◆ Supplied information ◆
....

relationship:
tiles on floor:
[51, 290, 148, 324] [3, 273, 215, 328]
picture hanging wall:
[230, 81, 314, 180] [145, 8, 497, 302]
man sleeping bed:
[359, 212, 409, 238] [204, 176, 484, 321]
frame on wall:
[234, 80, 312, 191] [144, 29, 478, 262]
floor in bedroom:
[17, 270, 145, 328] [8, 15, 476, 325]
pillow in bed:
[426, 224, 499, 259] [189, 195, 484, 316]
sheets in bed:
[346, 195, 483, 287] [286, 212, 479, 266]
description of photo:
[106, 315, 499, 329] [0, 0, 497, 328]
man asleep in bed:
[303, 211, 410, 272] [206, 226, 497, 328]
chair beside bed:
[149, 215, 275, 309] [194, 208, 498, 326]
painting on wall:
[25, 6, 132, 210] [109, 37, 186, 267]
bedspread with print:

....

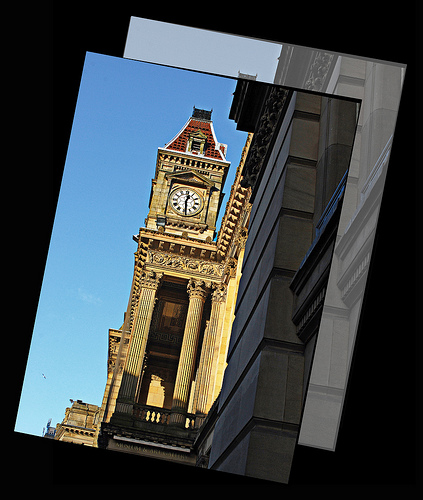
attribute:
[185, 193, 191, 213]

....

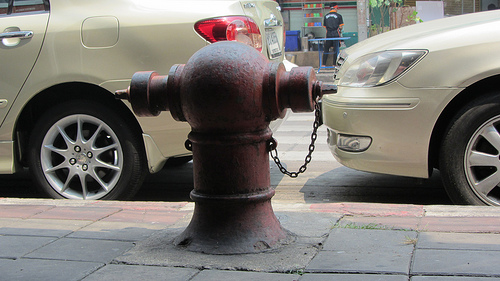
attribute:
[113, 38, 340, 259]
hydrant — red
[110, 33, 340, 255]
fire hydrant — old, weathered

....

◆ Directions for this task ◆
Show each line of the records that contains the word "wall", matching case exactly.

◆ Final result ◆
picture hanging wall:
frame on wall:
painting on wall:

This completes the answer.